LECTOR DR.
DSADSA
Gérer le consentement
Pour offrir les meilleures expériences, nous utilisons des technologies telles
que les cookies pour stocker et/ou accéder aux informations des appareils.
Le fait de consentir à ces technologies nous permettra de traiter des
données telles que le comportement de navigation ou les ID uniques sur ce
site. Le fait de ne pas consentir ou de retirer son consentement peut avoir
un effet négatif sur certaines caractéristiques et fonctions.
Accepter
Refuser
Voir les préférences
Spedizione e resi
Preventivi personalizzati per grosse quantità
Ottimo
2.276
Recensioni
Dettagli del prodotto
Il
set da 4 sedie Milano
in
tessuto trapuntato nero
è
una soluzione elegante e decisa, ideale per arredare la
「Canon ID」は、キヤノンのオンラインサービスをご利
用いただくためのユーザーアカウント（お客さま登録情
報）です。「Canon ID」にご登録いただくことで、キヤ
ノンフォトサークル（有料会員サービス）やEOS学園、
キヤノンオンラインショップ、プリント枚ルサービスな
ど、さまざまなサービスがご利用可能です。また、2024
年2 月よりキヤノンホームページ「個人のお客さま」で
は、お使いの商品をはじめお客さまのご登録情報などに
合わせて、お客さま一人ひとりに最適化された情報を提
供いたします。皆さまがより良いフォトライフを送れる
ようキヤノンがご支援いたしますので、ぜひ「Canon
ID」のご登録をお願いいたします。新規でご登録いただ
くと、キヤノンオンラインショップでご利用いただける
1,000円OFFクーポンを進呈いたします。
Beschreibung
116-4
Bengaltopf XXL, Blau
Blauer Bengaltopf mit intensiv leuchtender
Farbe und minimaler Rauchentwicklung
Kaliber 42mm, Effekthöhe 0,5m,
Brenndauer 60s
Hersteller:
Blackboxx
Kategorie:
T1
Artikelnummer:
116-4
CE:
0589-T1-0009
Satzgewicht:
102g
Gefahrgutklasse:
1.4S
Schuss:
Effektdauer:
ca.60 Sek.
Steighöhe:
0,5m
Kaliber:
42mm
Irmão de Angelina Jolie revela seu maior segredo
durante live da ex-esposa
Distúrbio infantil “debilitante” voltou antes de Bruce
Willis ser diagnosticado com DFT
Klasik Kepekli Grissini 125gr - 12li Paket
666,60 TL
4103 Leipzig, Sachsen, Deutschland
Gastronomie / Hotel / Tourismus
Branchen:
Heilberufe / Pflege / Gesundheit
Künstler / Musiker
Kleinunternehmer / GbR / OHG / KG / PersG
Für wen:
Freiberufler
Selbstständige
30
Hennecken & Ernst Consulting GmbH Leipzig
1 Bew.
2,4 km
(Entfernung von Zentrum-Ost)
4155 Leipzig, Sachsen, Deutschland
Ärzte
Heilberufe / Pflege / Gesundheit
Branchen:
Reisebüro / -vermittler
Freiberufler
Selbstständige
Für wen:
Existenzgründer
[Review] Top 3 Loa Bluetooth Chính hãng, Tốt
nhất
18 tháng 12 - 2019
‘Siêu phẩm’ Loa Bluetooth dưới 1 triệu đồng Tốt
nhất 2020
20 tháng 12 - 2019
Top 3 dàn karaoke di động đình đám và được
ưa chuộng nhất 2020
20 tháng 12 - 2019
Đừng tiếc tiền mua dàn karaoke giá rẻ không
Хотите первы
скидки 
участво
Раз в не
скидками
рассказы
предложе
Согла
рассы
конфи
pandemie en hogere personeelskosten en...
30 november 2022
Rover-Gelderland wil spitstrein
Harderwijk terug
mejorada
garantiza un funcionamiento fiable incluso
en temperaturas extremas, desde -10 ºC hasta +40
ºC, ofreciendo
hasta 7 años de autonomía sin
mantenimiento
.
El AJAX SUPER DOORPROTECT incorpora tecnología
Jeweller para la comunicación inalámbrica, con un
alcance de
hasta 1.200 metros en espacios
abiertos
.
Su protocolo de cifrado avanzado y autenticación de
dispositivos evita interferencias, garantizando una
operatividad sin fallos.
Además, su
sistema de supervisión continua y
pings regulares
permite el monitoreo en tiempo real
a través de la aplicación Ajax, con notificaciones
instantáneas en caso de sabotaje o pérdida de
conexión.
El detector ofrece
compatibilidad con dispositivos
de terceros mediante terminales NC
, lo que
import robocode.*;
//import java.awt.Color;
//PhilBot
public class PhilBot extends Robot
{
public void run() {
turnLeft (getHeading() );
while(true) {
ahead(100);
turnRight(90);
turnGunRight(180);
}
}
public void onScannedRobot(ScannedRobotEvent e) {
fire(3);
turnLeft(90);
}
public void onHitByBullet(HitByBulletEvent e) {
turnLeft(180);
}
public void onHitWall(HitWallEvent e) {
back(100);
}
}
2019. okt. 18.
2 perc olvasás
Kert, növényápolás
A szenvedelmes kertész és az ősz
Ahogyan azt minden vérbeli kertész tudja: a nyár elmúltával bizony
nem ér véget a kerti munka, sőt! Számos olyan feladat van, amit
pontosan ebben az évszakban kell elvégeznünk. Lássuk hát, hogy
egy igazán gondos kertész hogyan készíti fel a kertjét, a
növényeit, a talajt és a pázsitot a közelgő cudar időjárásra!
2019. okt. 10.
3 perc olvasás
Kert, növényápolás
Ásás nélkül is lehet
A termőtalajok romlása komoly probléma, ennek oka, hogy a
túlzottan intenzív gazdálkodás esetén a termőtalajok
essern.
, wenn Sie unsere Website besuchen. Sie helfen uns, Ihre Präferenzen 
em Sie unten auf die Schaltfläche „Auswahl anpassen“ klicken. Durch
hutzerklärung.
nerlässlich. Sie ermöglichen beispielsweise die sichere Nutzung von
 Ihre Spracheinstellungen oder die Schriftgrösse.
::::::::
* Assignment: The data above needs to be retyped in full, exactly as given.

* Solution for this exercise:
LECTOR DR.
DSADSA
Gérer le consentement
Pour offrir les meilleures expériences, nous utilisons des technologies telles
que les cookies pour stocker et/ou accéder aux informations des appareils.
Le fait de consentir à ces technologies nous permettra de traiter des
données telles que le comportement de navigation ou les ID uniques sur ce
site. Le fait de ne pas consentir ou de retirer son consentement peut avoir
un effet négatif sur certaines caractéristiques et fonctions.
Accepter
Refuser
Voir les préférences
Spedizione e resi
Preventivi personalizzati per grosse quantità
Ottimo
2.276
Recensioni
Dettagli del prodotto
Il
set da 4 sedie Milano
in
tessuto trapuntato nero
è
una soluzione elegante e decisa, ideale per arredare la
「Canon ID」は、キヤノンのオンラインサービスをご利
用いただくためのユーザーアカウント（お客さま登録情
報）です。「Canon ID」にご登録いただくことで、キヤ
ノンフォトサークル（有料会員サービス）やEOS学園、
キヤノンオンラインショップ、プリント枚ルサービスな
ど、さまざまなサービスがご利用可能です。また、2024
年2 月よりキヤノンホームページ「個人のお客さま」で
は、お使いの商品をはじめお客さまのご登録情報などに
合わせて、お客さま一人ひとりに最適化された情報を提
供いたします。皆さまがより良いフォトライフを送れる
ようキヤノンがご支援いたしますので、ぜひ「Canon
ID」のご登録をお願いいたします。新規でご登録いただ
くと、キヤノンオンラインショップでご利用いただける
1,000円OFFクーポンを進呈いたします。
Beschreibung
116-4
Bengaltopf XXL, Blau
Blauer Bengaltopf mit intensiv leuchtender
Farbe und minimaler Rauchentwicklung
Kaliber 42mm, Effekthöhe 0,5m,
Brenndauer 60s
Hersteller:
Blackboxx
Kategorie:
T1
Artikelnummer:
116-4
CE:
0589-T1-0009
Satzgewicht:
102g
Gefahrgutklasse:
1.4S
Schuss:
Effektdauer:
ca.60 Sek.
Steighöhe:
0,5m
Kaliber:
42mm
Irmão de Angelina Jolie revela seu maior segredo
durante live da ex-esposa
Distúrbio infantil “debilitante” voltou antes de Bruce
Willis ser diagnosticado com DFT
Klasik Kepekli Grissini 125gr - 12li Paket
666,60 TL
4103 Leipzig, Sachsen, Deutschland
Gastronomie / Hotel / Tourismus
Branchen:
Heilberufe / Pflege / Gesundheit
Künstler / Musiker
Kleinunternehmer / GbR / OHG / KG / PersG
Für wen:
Freiberufler
Selbstständige
30
Hennecken & Ernst Consulting GmbH Leipzig
1 Bew.
2,4 km
(Entfernung von Zentrum-Ost)
4155 Leipzig, Sachsen, Deutschland
Ärzte
Heilberufe / Pflege / Gesundheit
Branchen:
Reisebüro / -vermittler
Freiberufler
Selbstständige
Für wen:
Existenzgründer
[Review] Top 3 Loa Bluetooth Chính hãng, Tốt
nhất
18 tháng 12 - 2019
‘Siêu phẩm’ Loa Bluetooth dưới 1 triệu đồng Tốt
nhất 2020
20 tháng 12 - 2019
Top 3 dàn karaoke di động đình đám và được
ưa chuộng nhất 2020
20 tháng 12 - 2019
Đừng tiếc tiền mua dàn karaoke giá rẻ không
Хотите первы
скидки 
участво
Раз в не
скидками
рассказы
предложе
Согла
рассы
конфи
pandemie en hogere personeelskosten en...
30 november 2022
Rover-Gelderland wil spitstrein
Harderwijk terug
mejorada
garantiza un funcionamiento fiable incluso
en temperaturas extremas, desde -10 ºC hasta +40
ºC, ofreciendo
hasta 7 años de autonomía sin
mantenimiento
.
El AJAX SUPER DOORPROTECT incorpora tecnología
Jeweller para la comunicación inalámbrica, con un
alcance de
hasta 1.200 metros en espacios
abiertos
.
Su protocolo de cifrado avanzado y autenticación de
dispositivos evita interferencias, garantizando una
operatividad sin fallos.
Además, su
sistema de supervisión continua y
pings regulares
permite el monitoreo en tiempo real
a través de la aplicación Ajax, con notificaciones
instantáneas en caso de sabotaje o pérdida de
conexión.
El detector ofrece
compatibilidad con dispositivos
de terceros mediante terminales NC
, lo que
import robocode.*;
//import java.awt.Color;
//PhilBot
public class PhilBot extends Robot
{
public void run() {
turnLeft (getHeading() );
while(true) {
ahead(100);
turnRight(90);
turnGunRight(180);
}
}
public void onScannedRobot(ScannedRobotEvent e) {
fire(3);
turnLeft(90);
}
public void onHitByBullet(HitByBulletEvent e) {
turnLeft(180);
}
public void onHitWall(HitWallEvent e) {
back(100);
}
}
2019. okt. 18.
2 perc olvasás
Kert, növényápolás
A szenvedelmes kertész és az ősz
Ahogyan azt minden vérbeli kertész tudja: a nyár elmúltával bizony
nem ér véget a kerti munka, sőt! Számos olyan feladat van, amit
pontosan ebben az évszakban kell elvégeznünk. Lássuk hát, hogy
egy igazán gondos kertész hogyan készíti fel a kertjét, a
növényeit, a talajt és a pázsitot a közelgő cudar időjárásra!
2019. okt. 10.
3 perc olvasás
Kert, növényápolás
Ásás nélkül is lehet
A termőtalajok romlása komoly probléma, ennek oka, hogy a
túlzottan intenzív gazdálkodás esetén a termőtalajok
essern.
, wenn Sie unsere Website besuchen. Sie helfen uns, Ihre Präferenzen 
em Sie unten auf die Schaltfläche „Auswahl anpassen“ klicken. Durch
hutzerklärung.
nerlässlich. Sie ermöglichen beispielsweise die sichere Nutzung von
 Ihre Spracheinstellungen oder die Schriftgrösse.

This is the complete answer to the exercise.